2. Then there is a proviso that:
the commissioner may admit and decide any claim to compensation in any case notwithstanding that the notice has not been given, or the claim has not been instituted, in the due time as provided in this sub-section if he is satisfied that the failure so to give the notice or institute the claim, as the case may be, was due to sufficient cause.
3. This section appears to have been, taken from the English Statute. Section 14, English Workmen's Compensation Act, 1925 provides as follows:
Proceedings for the recovery under this Act for compensation for an injury shall not be maintainable unless .... the claim for compensation with respect to such accident has been made within six months from the occurrence of the accident, etc.,
4. The section contains two provisions of which the first refers to proceedings for settling the claim and the second to failure to make a claim within the time specified. The difference in the form of the opening words of the two sections which in the Indian section say that no proceedings shall be maintainable unless something has been done, and in the English section say that proceedings shall not be maintainable unless something has been done may be ignored. The question that arises is whether the use of the verb 'institute' in relation to the claim for compensation distinguishes the Indian section in any way from the corresponding section of the English Act which refers to the 'making' of the claim for compensation. If there is no substantial difference between the two sections except in the form of the language employed, then it is clear, according to the decision in Powell v. The Main Colliery Co., Ltd. (1900) AC 866 and the judgment of Lord Dunedin in M'Cafferty v. MacAndrews and Co , Ltd. (1930) AC 599 that the section does not lay down that proceedings must begin within six months of the occurrence but that it only says that proceedings shall not be maintainable unless two conditions have been complied with: (1) the giving of notice as soon as possible; and (2) the making of a claim within six months, and that the words 'claim for compensation' refer not to proceedings before the tribunal by which the compensation is to be assessed but a claim for compensation by the workman's employer. If no distinction can be drawn from the use of the words 'institute' and 'make' respectively the principles of these decisions apply to the Indian Statute.
5. This brings me to the narrow question which has to be decided, whether the use of the word 'institute' refers to the proceedings before the Commissioner or whether it is an unfortunate substitution for the word 'make' in the English Act? In my judgment, it is the latter and it is not necessary to go very far to find support for this view. Section 22 relates to the initiation of proceedings before a Commissioner and refers to an 'application for the settlement of any matter by a Commissioner' and prescribes certain particulars which are to be contained in the application, and among them, 'in the case of a claim for compensation against an employer' certain details are to be given. I should find it difficult to hold that the words at the head of the section, 'an application for the settlement of any matter by a Commissioner,' and the reference to a claim to compensation against an employer' both refer to exactly the same thing, namely, that by which proceedings are initiated before the Commissioner.
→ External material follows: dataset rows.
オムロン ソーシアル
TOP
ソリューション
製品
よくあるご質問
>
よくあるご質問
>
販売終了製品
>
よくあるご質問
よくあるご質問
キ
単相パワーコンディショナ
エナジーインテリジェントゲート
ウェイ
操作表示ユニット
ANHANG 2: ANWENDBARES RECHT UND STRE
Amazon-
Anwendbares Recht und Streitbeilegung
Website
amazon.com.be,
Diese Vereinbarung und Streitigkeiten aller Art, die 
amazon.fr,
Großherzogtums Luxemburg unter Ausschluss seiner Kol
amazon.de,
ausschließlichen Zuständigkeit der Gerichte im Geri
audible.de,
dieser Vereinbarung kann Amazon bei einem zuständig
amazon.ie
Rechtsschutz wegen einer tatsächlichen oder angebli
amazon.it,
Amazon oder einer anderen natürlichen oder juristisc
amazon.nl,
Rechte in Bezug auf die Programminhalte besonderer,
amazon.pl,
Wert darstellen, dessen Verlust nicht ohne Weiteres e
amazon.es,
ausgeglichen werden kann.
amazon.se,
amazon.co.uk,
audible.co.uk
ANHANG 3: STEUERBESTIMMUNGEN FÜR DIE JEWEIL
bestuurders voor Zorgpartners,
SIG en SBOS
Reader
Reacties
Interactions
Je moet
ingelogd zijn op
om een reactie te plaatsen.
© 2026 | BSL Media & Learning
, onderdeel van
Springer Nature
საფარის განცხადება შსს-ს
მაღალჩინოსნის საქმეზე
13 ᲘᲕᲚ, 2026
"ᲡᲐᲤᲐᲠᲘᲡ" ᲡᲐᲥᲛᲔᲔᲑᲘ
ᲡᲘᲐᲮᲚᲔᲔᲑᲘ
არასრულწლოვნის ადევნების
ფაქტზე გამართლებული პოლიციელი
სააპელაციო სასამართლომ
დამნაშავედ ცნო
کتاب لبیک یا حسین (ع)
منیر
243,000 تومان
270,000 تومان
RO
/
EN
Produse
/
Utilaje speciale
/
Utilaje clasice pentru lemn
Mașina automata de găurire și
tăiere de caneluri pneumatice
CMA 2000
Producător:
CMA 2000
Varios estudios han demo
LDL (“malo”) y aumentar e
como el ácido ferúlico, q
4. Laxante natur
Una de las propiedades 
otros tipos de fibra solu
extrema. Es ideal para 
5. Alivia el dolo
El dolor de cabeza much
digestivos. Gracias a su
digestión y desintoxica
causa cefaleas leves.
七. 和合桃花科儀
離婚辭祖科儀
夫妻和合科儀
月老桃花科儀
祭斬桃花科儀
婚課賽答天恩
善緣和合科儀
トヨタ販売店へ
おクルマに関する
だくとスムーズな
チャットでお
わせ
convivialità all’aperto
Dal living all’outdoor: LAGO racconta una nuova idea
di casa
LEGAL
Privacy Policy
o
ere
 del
In 'my judgment, the period of six months to which Section 10 refers relates to the claim for compensation made by the workman against his employer and has no reference to the period within which an application for the settlement of the matter by the Commissioner can be made. In this view the Commissioner has not applied himself to the matter in hand. It may be that the claim for compensation was not made within time. It may be that if it was not made within time, nevertheless the Commissioner should in the exercise of the discretion which the Act allows admit the claim and decide it. These matters are not before us now. They are matters to which the Commissioner will have to address himself. The order will be that the application be remanded to the Commissioner to deal with in accordance with law. The appellant is entitled to his costs of this appeal. The hearing fee is assessed at two gold mohurs.
6. I am of the same opinion.
7. I am of the same opinion. Section 10(1) is clearly based upon similar provisions in the English Statutes. At the date of the passing of the Indian Act the words 'claim for compensation' had been judicially interpreted by the House of Lords in Powell v. The Main Colliery Go., Ltd. (1900) AC 866. The presumption I think must be that the Indian Legislature was aware of such interpretation and intended it to be followed in the later enactment. I find nothing either in the section which we are considering or elsewhere in the Act by which this presumption can reasonably be said to be rebutted.